## DIRECTIVE
Set out every line of text in the records below as a single numbered list, skipping any blank lines. Leave the pictures out of your answer.

## EXTRACTED RECORDS
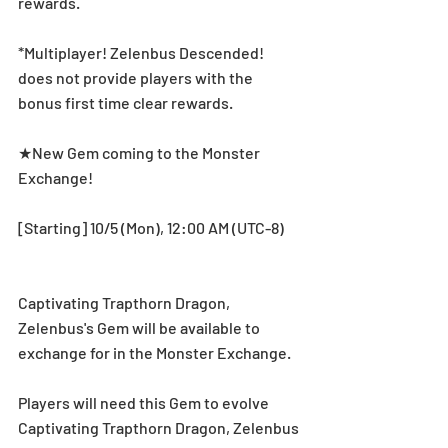
rewards.
*Multiplayer! Zelenbus Descended! 
does not provide players with the 
bonus first time clear rewards.
★New Gem coming to the Monster 
Exchange!
[Starting] 10/5 (Mon), 12:00 AM (UTC-8) 
Captivating Trapthorn Dragon, 
Zelenbus's Gem will be available to 
exchange for in the Monster Exchange.
Players will need this Gem to evolve 
Captivating Trapthorn Dragon, Zelenbus 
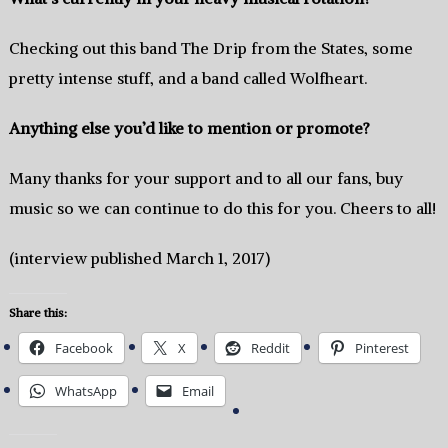
Checking out this band The Drip from the States, some
pretty intense stuff, and a band called Wolfheart.
Anything else you’d like to mention or promote?
Many thanks for your support and to all our fans, buy
music so we can continue to do this for you. Cheers to all!
(interview published March 1, 2017)
Share this:
Facebook
X
Reddit
Pinterest
WhatsApp
Email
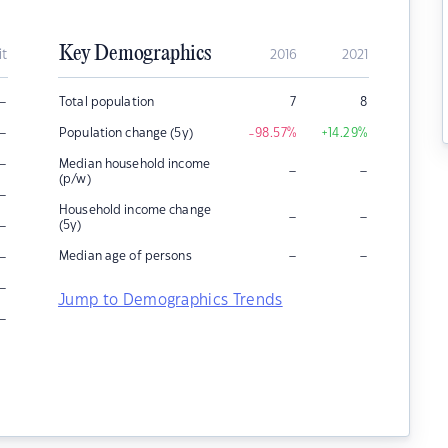
Key Demographics
it
2016
2021
–
Total population
7
8
–
Population change (5y)
-98.57
%
+14.29
%
–
Median household income
–
–
(p/w)
–
Household income change
–
–
–
(5y)
–
–
–
Median age of persons
–
Jump to Demographics Trends
–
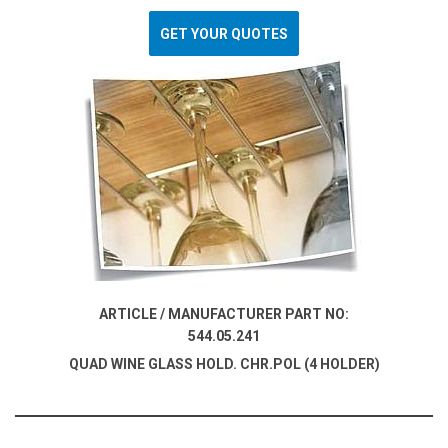
GET YOUR QUOTES
ARTICLE / MANUFACTURER PART NO:
544.05.241
QUAD WINE GLASS HOLD. CHR.POL (4 HOLDER)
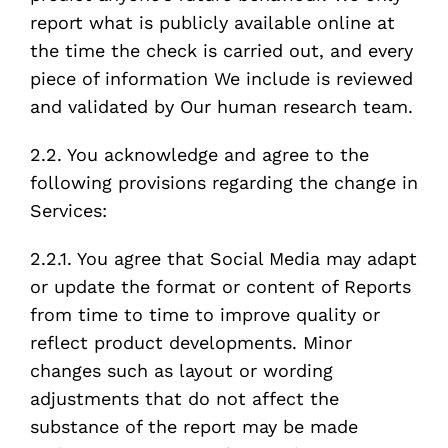
report what is publicly available online at
the time the check is carried out, and every
piece of information We include is reviewed
and validated by Our human research team.
2.2. You acknowledge and agree to the
following provisions regarding the change in
Services:
2.2.1. You agree that Social Media may adapt
or update the format or content of Reports
from time to time to improve quality or
reflect product developments. Minor
changes such as layout or wording
adjustments that do not affect the
substance of the report may be made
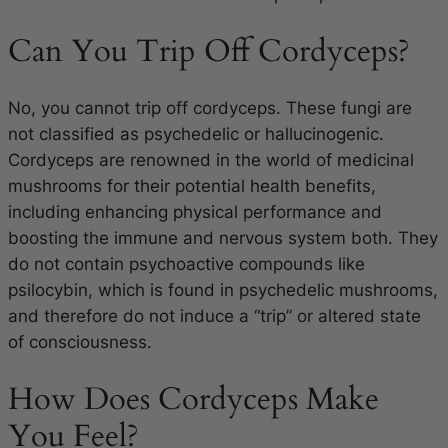
Can You Trip Off Cordyceps?
No, you cannot trip off cordyceps. These fungi are
not classified as psychedelic or hallucinogenic.
Cordyceps are renowned in the world of medicinal
mushrooms for their potential health benefits,
including enhancing physical performance and
boosting the immune and nervous system both. They
do not contain psychoactive compounds like
psilocybin, which is found in psychedelic mushrooms,
and therefore do not induce a “trip” or altered state
of consciousness.
How Does Cordyceps Make
You Feel?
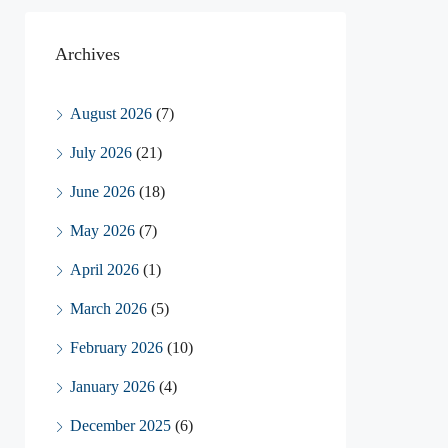
Archives
August 2026
(7)
July 2026
(21)
June 2026
(18)
May 2026
(7)
April 2026
(1)
March 2026
(5)
February 2026
(10)
January 2026
(4)
December 2025
(6)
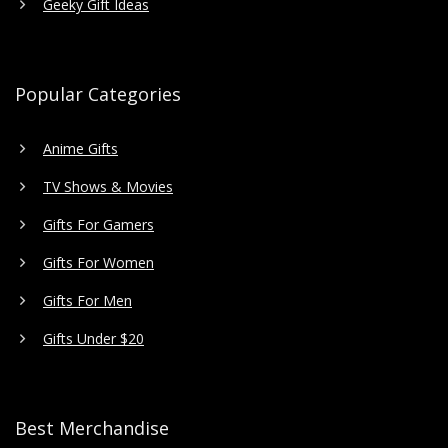
Geeky Gift Ideas
Popular Categories
Anime Gifts
TV Shows & Movies
Gifts For Gamers
Gifts For Women
Gifts For Men
Gifts Under $20
Best Merchandise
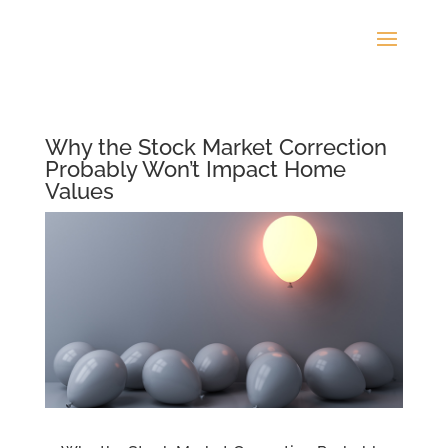
Why the Stock Market Correction
Probably Won’t Impact Home
Values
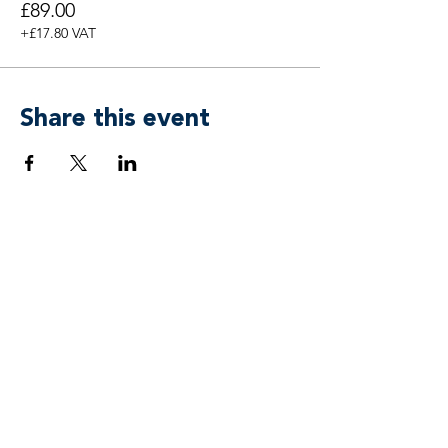
£89.00
+£17.80 VAT
Share this event
Breen & Associates by
APower 3 Coaching, Training & Mind
Freedom® Ltd
team@breenassociates.co.uk
+44 20 7315 4433
Suite 55, 5 Stansted Courtyard
Parsonage Road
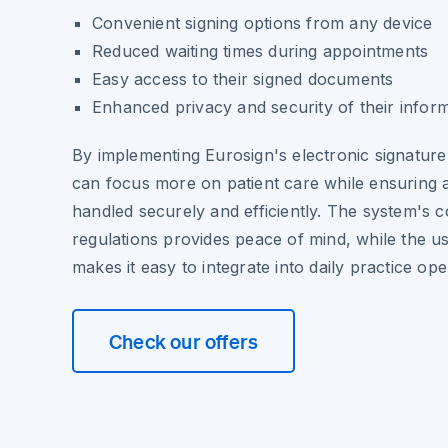
Convenient signing options from any device
Reduced waiting times during appointments
Easy access to their signed documents
Enhanced privacy and security of their infor
By implementing Eurosign's electronic signature
can focus more on patient care while ensuring a
handled securely and efficiently. The system's 
regulations provides peace of mind, while the us
makes it easy to integrate into daily practice ope
Check our offers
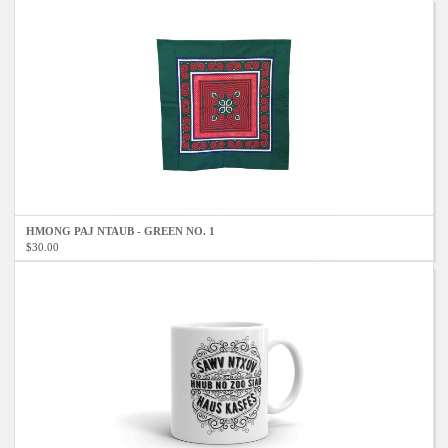
HMONG PAJ NTAUB - GREEN NO. 1
$30.00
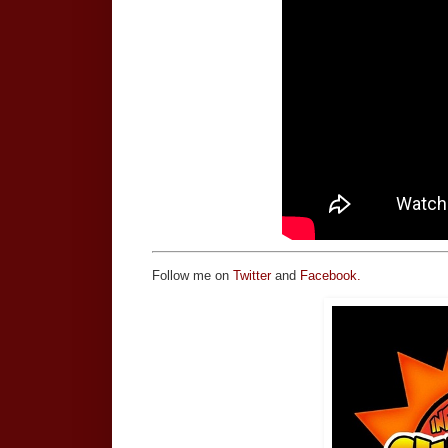
Follow me on
Twitter
and
Facebook.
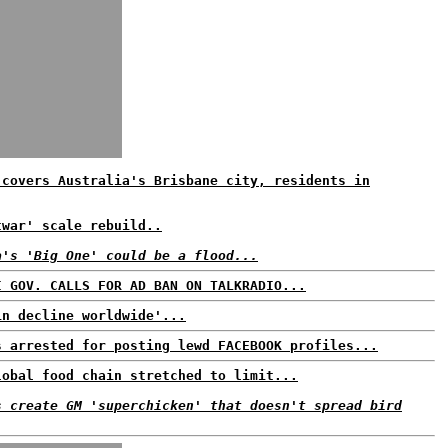
 covers Australia's Brisbane city, residents in
twar' scale rebuild..
a's 'Big One' could be a flood...
I GOV. CALLS FOR AD BAN ON TALKRADIO...
in decline worldwide'...
s arrested for posting lewd FACEBOOK profiles...
lobal food chain stretched to limit...
s create GM 'superchicken' that doesn't spread bird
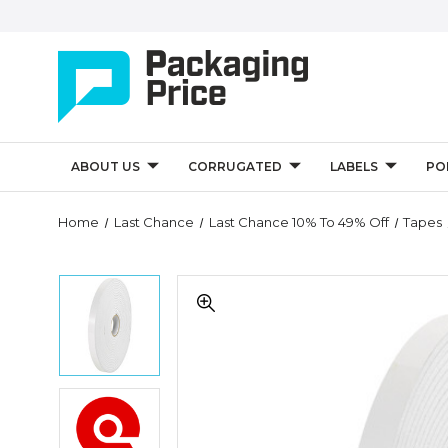
ABOUT US
CORRUGATED
LABELS
PO
Quantity
Home
Last Chance
Last Chance 10% To 49% Off
Tapes
Controls
1"
1"
x
x
72
72
yds.
yds.
(1/32"
(1/32"
White)
White)
Tape
1"
Tape
Logic
x
Logic
Removable
72
Removable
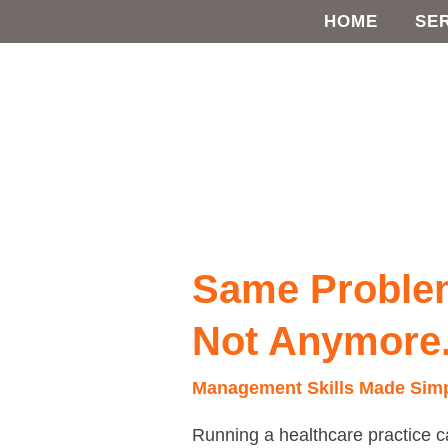
Skip
HOME
SE
to
content
Same
Problems,
Different
Same Problem
Day?
Not
Not Anymore
Anymore.
Management Skills Made Sim
Running a healthcare practice c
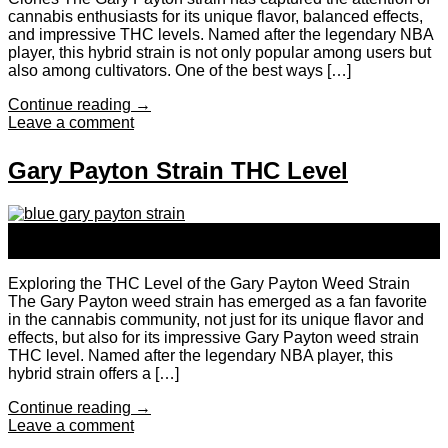
cannabis enthusiasts for its unique flavor, balanced effects,
and impressive THC levels. Named after the legendary NBA
player, this hybrid strain is not only popular among users but
also among cultivators. One of the best ways […]
Continue reading
→
Leave a comment
Gary Payton Strain THC Level
24
Sep
Exploring the THC Level of the Gary Payton Weed Strain
The Gary Payton weed strain has emerged as a fan favorite
in the cannabis community, not just for its unique flavor and
effects, but also for its impressive Gary Payton weed strain
THC level. Named after the legendary NBA player, this
hybrid strain offers a […]
Continue reading
→
Leave a comment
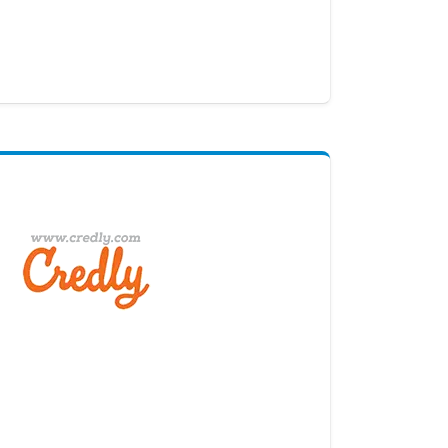
Digital Credential Partner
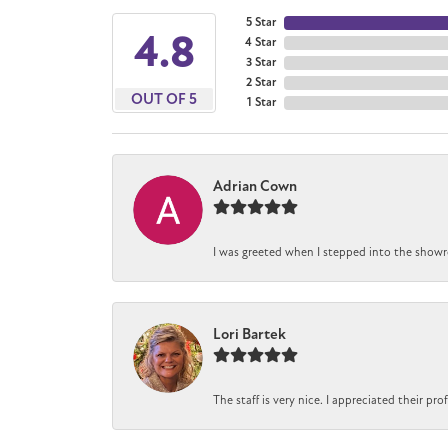
5 Star
4.8
4 Star
3 Star
2 Star
OUT OF 5
1 Star
Adrian Cown
I was greeted when I stepped into the showro
Lori Bartek
The staff is very nice. I appreciated their pr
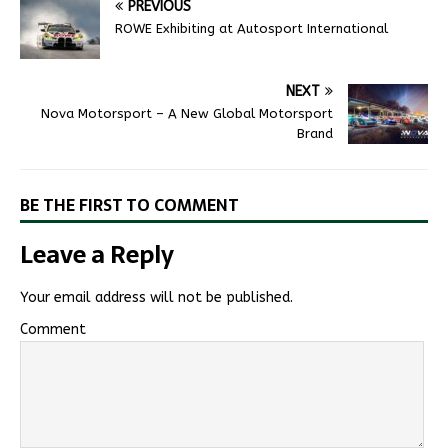
PREVIOUS
ROWE Exhibiting at Autosport International
NEXT
Nova Motorsport – A New Global Motorsport
Brand
BE THE FIRST TO COMMENT
Leave a Reply
Your email address will not be published.
Comment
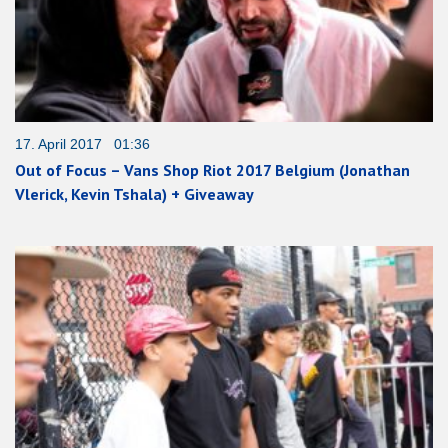
17. April 2017 01:36
Out of Focus – Vans Shop Riot 2017 Belgium (Jonathan
Vlerick, Kevin Tshala) + Giveaway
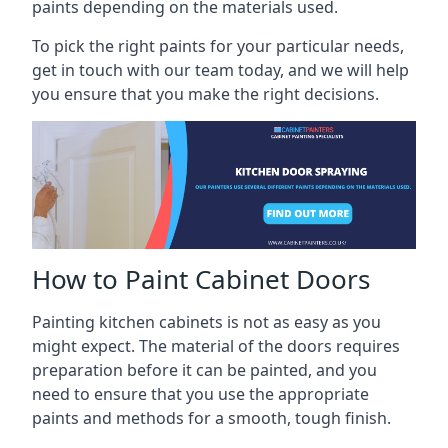
paints depending on the materials used.
To pick the right paints for your particular needs,
get in touch with our team today, and we will help
you ensure that you make the right decisions.
How to Paint Cabinet Doors
Painting kitchen cabinets is not as easy as you
might expect. The material of the doors requires
preparation before it can be painted, and you
need to ensure that you use the appropriate
paints and methods for a smooth, tough finish.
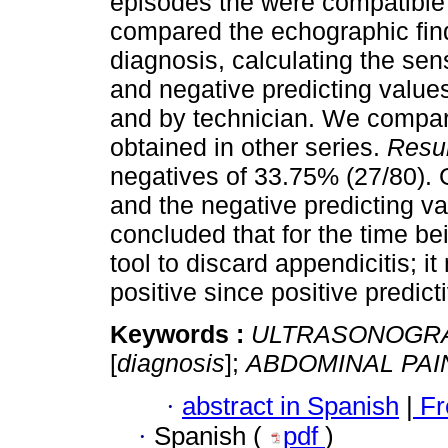
episodes the were compatible 
compared the echographic fin
diagnosis, calculating the sensi
and negative predicting value
and by technician. We compare
obtained in other series.
Resul
negatives of 33.75% (27/80). 
and the negative predicting 
concluded that for the time bei
tool to discard appendicitis; 
positive since positive predic
Keywords :
ULTRASONOGR
[
diagnosis
];
ABDOMINAL PAI
·
abstract in Spanish
|
Fr
·
Spanish (
pdf
)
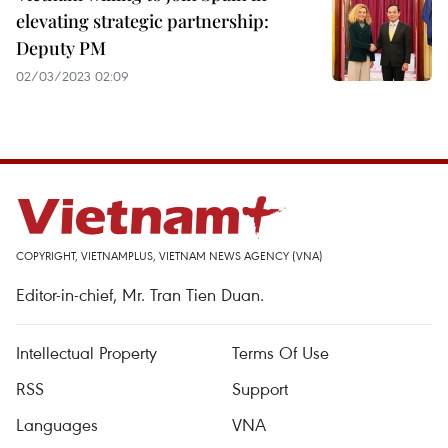
elevating strategic partnership:
Deputy PM
02/03/2023 02:09
COPYRIGHT, VIETNAMPLUS, VIETNAM NEWS AGENCY (VNA)
Editor-in-chief, Mr. Tran Tien Duan.
Intellectual Property
Terms Of Use
RSS
Support
Languages
VNA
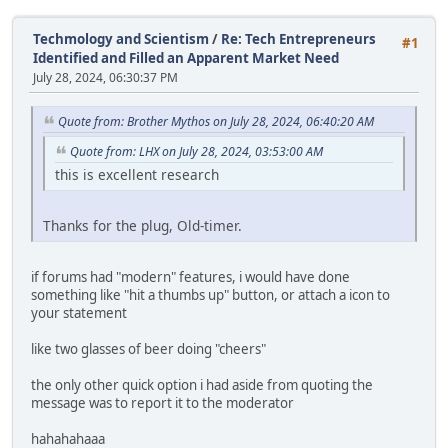
Techmology and Scientism
/
Re: Tech Entrepreneurs
#1
Identified and Filled an Apparent Market Need
July 28, 2024, 06:30:37 PM
Quote from: Brother Mythos on July 28, 2024, 06:40:20 AM
Quote from: LHX on July 28, 2024, 03:53:00 AM
this is excellent research
Thanks for the plug, Old-timer.
if forums had "modern" features, i would have done
something like "hit a thumbs up" button, or attach a icon to
your statement
like two glasses of beer doing "cheers"
the only other quick option i had aside from quoting the
message was to report it to the moderator
hahahahaaa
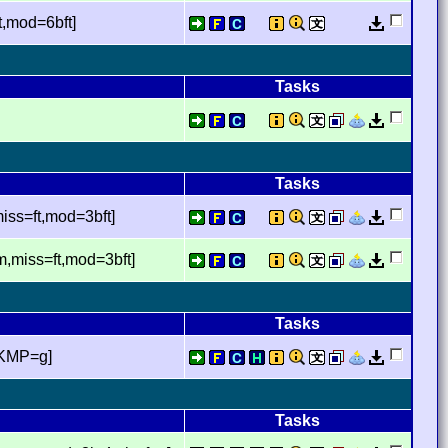
,mod=6bft]
Tasks
Tasks
ss=ft,mod=3bft]
,miss=ft,mod=3bft]
Tasks
,KMP=g]
Tasks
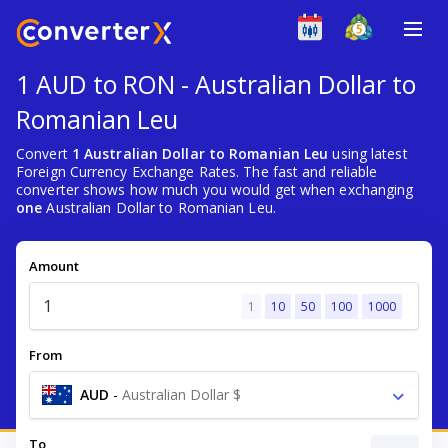
1 AUD to RON - Australian Dollar to
Romanian Leu
Convert
1 Australian Dollar to Romanian Leu
using latest
Foreign Currency Exchange Rates. The fast and reliable
converter shows how much you would get when exchanging
one
Australian Dollar to Romanian Leu.
Amount
1
10
50
100
1000
From
AUD
-
Australian Dollar $
To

## FINAL ANSWER
1. rewards.
2. *Multiplayer! Zelenbus Descended! 
3. does not provide players with the 
4. bonus first time clear rewards.
5. ★New Gem coming to the Monster 
6. Exchange!
7. [Starting] 10/5 (Mon), 12:00 AM (UTC-8) 
8. Captivating Trapthorn Dragon, 
9. Zelenbus's Gem will be available to 
10. exchange for in the Monster Exchange.
11. Players will need this Gem to evolve 
12. Captivating Trapthorn Dragon, Zelenbus 
13. Checking out this band The Drip from the States, some
14. pretty intense stuff, and a band called Wolfheart.
15. Anything else you’d like to mention or promote?
16. Many thanks for your support and to all our fans, buy
17. music so we can continue to do this for you. Cheers to all!
18. (interview published March 1, 2017)
19. Share this:
20. Facebook
21. X
22. Reddit
23. Pinterest
24. WhatsApp
25. Email
26. Key Demographics
27. it
28. 2016
29. 2021
30. –
31. Total population
32. 7
33. 8
34. –
35. Population change (5y)
36. -98.57
37. %
38. +14.29
39. %
40. –
41. Median household income
42. –
43. –
44. (p/w)
45. –
46. Household income change
47. –
48. –
49. –
50. (5y)
51. –
52. –
53. –
54. Median age of persons
55. –
56. Jump to Demographics Trends
57. –
58. GET YOUR QUOTES
59. ARTICLE / MANUFACTURER PART NO:
60. 544.05.241
61. QUAD WINE GLASS HOLD. CHR.POL (4 HOLDER)
62. report what is publicly available online at
63. the time the check is carried out, and every
64. piece of information We include is reviewed
65. and validated by Our human research team.
66. 2.2. You acknowledge and agree to the
67. following provisions regarding the change in
68. Services:
69. 2.2.1. You agree that Social Media may adapt
70. or update the format or content of Reports
71. from time to time to improve quality or
72. reflect product developments. Minor
73. changes such as layout or wording
74. adjustments that do not affect the
75. substance of the report may be made
76. Can You Trip Off Cordyceps?
77. No, you cannot trip off cordyceps. These fungi are
78. not classified as psychedelic or hallucinogenic.
79. Cordyceps are renowned in the world of medicinal
80. mushrooms for their potential health benefits,
81. including enhancing physical performance and
82. boosting the immune and nervous system both. They
83. do not contain psychoactive compounds like
84. psilocybin, which is found in psychedelic mushrooms,
85. and therefore do not induce a “trip” or altered state
86. of consciousness.
87. How Does Cordyceps Make
88. You Feel?
89. Archives
90. August 2026
91. (7)
92. July 2026
93. (21)
94. June 2026
95. (18)
96. May 2026
97. (7)
98. April 2026
99. (1)
100. March 2026
101. (5)
102. February 2026
103. (10)
104. January 2026
105. (4)
106. December 2025
107. (6)
108. Geeky Gift Ideas
109. Popular Categories
110. Anime Gifts
111. TV Shows & Movies
112. Gifts For Gamers
113. Gifts For Women
114. Gifts For Men
115. Gifts Under $20
116. Best Merchandise
117. Why the Stock Market Correction
118. Probably Won’t Impact Home
119. Values
120. £89.00
121. +£17.80 VAT
122. Share this event
123. Breen & Associates by
124. APower 3 Coaching, Training & Mind
125. Freedom® Ltd
126. team@breenassociates.co.uk
127. +44 20 7315 4433
128. Suite 55, 5 Stansted Courtyard
129. Parsonage Road
130. Convenient signing options from any device
131. Reduced waiting times during appointments
132. Easy access to their signed documents
133. Enhanced privacy and security of their infor
134. By implementing Eurosign's electronic signature
135. can focus more on patient care while ensuring a
136. handled securely and efficiently. The system's 
137. regulations provides peace of mind, while the us
138. makes it easy to integrate into daily practice ope
139. Check our offers
140. HMONG PAJ NTAUB - GREEN NO. 1
141. $30.00
142. Follow me on
143. Twitter
144. and
145. Facebook.
146.  covers Australia's Brisbane city, residents in
147. twar' scale rebuild..
148. a's 'Big One' could be a flood...
149. I GOV. CALLS FOR AD BAN ON TALKRADIO...
150. in decline worldwide'...
151. s arrested for posting lewd FACEBOOK profiles...
152. lobal food chain stretched to limit...
153. s create GM 'superchicken' that doesn't spread bird
154. ABOUT US
155. CORRUGATED
156. LABELS
157. PO
158. Quantity
159. Home
160. Last Chance
161. Last Chance 10% To 49% Off
162. Tapes
163. Controls
164. 1"
165. 1"
166. x
167. x
168. 72
169. 72
170. yds.
171. yds.
172. (1/32"
173. (1/32"
174. White)
175. White)
176. Tape
177. 1"
178. Tape
179. Logic
180. x
181. Logic
182. Removable
183. 72
184. Removable
185. Skip
186. HOME
187. SE
188. to
189. content
190. Same
191. Problems,
192. Different
193. Same Problem
194. Day?
195. Not
196. Not Anymore
197. Anymore.
198. Management Skills Made Sim
199. Running a healthcare practice c
200. cannabis enthusiasts for its unique flavor, balanced effects,
201. and impressive THC levels. Named after the legendary NBA
202. player, this hybrid strain is not only popular among users but
203. also among cultivators. One of the best ways […]
204. Continue reading
205. →
206. Leave a comment
207. Gary Payton Strain THC Level
208. 24
209. Sep
210. Exploring the THC Level of the Gary Payton Weed Strain
211. The Gary Payton weed strain has emerged as a fan favorite
212. in the cannabis community, not just for its unique flavor and
213. effects, but also for its impressive Gary Payton weed strain
214. THC level. Named after the legendary NBA player, this
215. hybrid strain offers a […]
216. Continue reading
217. →
218. Leave a comment
219. Digital Credential Partner
220. 5 Star
221. 4.8
222. 4 Star
223. 3 Star
224. 2 Star
225. OUT OF 5
226. 1 Star
227. Adrian Cown
228. I was greeted when I stepped into the showro
229. Lori Bartek
230. The staff is very nice. I appreciated their pr
231. PREVIOUS
232. ROWE Exhibiting at Autosport International
233. NEXT
234. Nova Motorsport – A New Global Motorsport
235. Brand
236. BE THE FIRST TO COMMENT
237. Leave a Reply
238. Your email address will not be published.
239. Comment
240. 17. April 2017 01:36
241. Out of Focus – Vans Shop Riot 2017 Belgium (Jonathan
242. Vlerick, Kevin Tshala) + Giveaway
243. paints depending on the materials used.
244. To pick the right paints for your particular needs,
245. get in touch with our team today, and we will help
246. you ensure that you make the right decisions.
247. How to Paint Cabinet Doors
248. Painting kitchen cabinets is not as easy as you
249. might expect. The material of the doors requires
250. preparation before it can be painted, and you
251. need to ensure that you use the appropriate
252. paints and methods for a smooth, tough finish.
253. episodes the were compatible 
254. compared the echographic fin
255. diagnosis, calculating the sensi
256. and negative predicting value
257. and by technician. We compare
258. obtained in other series.
259. Resul
260. negatives of 33.75% (27/80). 
261. and the negative predicting 
262. concluded that for the time bei
263. tool to discard appendicitis; 
264. positive since positive predic
265. Keywords :
266. ULTRASONOGR
267. [
268. diagnosis
269. ];
270. ABDOMINAL PAI
271. ·
272. abstract in Spanish
273. |
274. Fr
275. ·
276. Spanish (
277. pdf
278. )
279. elevating strategic partnership:
280. Deputy PM
281. 02/03/2023 02:09
282. COPYRIGHT, VIETNAMPLUS, VIETNAM NEWS AGENCY (VNA)
283. Editor-in-chief, Mr. Tran Tien Duan.
284. Intellectual Property
285. Terms Of Use
286. RSS
287. Support
288. Languages
289. VNA
290. Techmology and Scientism
291. /
292. Re: Tech Entrepreneurs
293. #1
294. Identified and Filled an Apparent Market Need
295. July 28, 2024, 06:30:37 PM
296. Quote from: Brother Mythos on July 28, 2024, 06:40:20 AM
297. Quote from: LHX on July 28, 2024, 03:53:00 AM
298. this is excellent research
299. Thanks for the plug, Old-timer.
300. if forums had "modern" features, i would have done
301. something like "hit a thumbs up" button, or attach a icon to
302. your statement
303. like two glasses of beer doing "cheers"
304. the only other quick option i had aside from quoting the
305. message was to report it to the moderator
306. hahahahaaa
307. ,mod=6bft]
308. Tasks
309. Tasks
310. ss=ft,mod=3bft]
311. ,miss=ft,mod=3bft]
312. Tasks
313. ,KMP=g]
314. Tasks
315. 1 AUD to RON - Australian Dollar to
316. Romanian Leu
317. Convert
318. 1 Australian Dollar to Romanian Leu
319. using latest
320. Foreign Currency Exchange Rates. The fast and reliable
321. converter shows how much you would get when exchanging
322. one
323. Australian Dollar to Romanian Leu.
324. Amount
325. 1
326. 10
327. 50
328. 100
329. 1000
330. From
331. AUD
332. -
333. Australian Dollar $
334. To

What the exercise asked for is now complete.